ACTION ITEM: Retype only the lines at the head of the records, first through the one with "development.", exactly as written.

INFORMATION SUPPLIED:

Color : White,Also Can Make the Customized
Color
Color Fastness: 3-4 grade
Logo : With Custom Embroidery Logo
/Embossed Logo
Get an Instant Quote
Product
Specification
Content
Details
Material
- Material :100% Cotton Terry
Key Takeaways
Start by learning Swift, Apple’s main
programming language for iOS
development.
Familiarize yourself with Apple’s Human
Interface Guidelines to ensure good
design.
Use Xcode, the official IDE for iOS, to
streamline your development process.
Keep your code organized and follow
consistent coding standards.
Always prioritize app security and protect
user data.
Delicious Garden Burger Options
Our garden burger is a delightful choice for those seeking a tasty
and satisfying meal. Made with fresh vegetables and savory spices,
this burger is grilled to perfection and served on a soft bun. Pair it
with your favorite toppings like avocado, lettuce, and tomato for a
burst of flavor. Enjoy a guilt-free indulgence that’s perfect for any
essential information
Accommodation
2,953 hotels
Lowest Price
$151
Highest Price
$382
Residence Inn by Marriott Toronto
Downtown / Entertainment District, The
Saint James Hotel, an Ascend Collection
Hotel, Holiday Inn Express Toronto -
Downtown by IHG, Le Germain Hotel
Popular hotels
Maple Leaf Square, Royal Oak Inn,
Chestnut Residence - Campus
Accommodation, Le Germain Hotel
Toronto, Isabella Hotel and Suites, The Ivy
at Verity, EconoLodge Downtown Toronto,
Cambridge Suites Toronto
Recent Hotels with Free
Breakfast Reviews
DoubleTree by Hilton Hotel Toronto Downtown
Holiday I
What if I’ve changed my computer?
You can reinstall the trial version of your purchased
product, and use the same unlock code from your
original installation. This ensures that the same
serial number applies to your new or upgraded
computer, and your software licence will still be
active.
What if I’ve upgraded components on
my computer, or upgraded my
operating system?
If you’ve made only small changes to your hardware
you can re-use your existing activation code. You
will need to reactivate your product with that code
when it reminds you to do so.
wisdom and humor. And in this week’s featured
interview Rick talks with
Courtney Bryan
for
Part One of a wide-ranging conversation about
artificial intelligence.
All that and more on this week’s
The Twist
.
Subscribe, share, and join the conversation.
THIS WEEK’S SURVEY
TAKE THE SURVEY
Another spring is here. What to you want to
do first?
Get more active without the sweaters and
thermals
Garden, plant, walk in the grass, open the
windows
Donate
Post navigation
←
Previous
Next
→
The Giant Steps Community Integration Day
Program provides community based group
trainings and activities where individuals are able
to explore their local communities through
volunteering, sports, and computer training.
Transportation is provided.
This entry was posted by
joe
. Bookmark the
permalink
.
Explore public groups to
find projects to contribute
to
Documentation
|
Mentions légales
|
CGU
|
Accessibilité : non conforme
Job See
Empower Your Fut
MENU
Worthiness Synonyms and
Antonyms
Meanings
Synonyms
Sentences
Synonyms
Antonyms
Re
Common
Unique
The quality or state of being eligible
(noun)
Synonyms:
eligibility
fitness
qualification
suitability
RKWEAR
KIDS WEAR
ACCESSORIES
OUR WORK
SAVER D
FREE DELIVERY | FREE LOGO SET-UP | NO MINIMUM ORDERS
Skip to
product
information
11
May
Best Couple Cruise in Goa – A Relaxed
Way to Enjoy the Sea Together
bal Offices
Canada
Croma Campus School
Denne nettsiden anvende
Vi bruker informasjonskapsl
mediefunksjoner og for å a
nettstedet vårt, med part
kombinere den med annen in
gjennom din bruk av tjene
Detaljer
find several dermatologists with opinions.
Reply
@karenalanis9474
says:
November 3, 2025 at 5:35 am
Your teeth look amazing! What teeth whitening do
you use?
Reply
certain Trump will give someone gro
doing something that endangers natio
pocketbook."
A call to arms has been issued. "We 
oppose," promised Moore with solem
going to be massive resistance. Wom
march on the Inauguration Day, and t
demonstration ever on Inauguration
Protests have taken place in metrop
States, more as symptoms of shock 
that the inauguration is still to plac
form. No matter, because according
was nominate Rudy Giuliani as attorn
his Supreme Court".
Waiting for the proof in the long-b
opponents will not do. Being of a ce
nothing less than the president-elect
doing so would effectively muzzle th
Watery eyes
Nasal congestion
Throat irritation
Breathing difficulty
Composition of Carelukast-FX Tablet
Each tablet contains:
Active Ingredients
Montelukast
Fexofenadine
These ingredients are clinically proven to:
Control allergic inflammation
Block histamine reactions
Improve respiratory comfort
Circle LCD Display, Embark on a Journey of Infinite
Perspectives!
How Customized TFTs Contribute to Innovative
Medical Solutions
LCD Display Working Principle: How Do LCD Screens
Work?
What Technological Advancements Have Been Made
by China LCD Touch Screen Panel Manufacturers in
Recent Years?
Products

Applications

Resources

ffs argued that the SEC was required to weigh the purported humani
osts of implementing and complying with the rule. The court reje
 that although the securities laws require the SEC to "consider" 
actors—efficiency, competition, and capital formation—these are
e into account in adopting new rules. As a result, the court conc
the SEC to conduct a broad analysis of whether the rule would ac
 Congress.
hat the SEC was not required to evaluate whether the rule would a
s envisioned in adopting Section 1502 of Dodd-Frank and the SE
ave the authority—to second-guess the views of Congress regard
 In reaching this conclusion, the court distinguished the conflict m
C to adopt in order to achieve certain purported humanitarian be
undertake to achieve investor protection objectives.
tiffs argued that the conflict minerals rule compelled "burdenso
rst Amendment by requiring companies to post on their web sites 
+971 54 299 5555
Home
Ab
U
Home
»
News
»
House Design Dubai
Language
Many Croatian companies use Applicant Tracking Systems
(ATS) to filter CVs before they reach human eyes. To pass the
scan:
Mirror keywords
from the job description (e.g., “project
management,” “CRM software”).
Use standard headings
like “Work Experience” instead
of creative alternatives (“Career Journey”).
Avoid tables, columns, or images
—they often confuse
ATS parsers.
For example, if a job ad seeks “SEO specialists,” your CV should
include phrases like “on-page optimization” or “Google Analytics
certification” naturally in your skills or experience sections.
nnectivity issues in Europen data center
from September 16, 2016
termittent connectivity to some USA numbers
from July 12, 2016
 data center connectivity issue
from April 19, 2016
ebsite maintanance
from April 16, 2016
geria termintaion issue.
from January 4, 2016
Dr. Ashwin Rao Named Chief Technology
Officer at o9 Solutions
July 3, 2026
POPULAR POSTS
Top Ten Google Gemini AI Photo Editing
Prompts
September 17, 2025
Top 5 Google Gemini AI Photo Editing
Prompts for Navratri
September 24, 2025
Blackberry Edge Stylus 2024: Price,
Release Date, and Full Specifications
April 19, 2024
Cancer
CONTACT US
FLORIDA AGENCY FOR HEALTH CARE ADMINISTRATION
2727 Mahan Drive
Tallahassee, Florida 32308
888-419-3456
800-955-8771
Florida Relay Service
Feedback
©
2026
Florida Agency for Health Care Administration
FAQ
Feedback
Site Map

SOLUTION TO THIS TASK:
Color : White,Also Can Make the Customized
Color
Color Fastness: 3-4 grade
Logo : With Custom Embroidery Logo
/Embossed Logo
Get an Instant Quote
Product
Specification
Content
Details
Material
- Material :100% Cotton Terry
Key Takeaways
Start by learning Swift, Apple’s main
programming language for iOS
development.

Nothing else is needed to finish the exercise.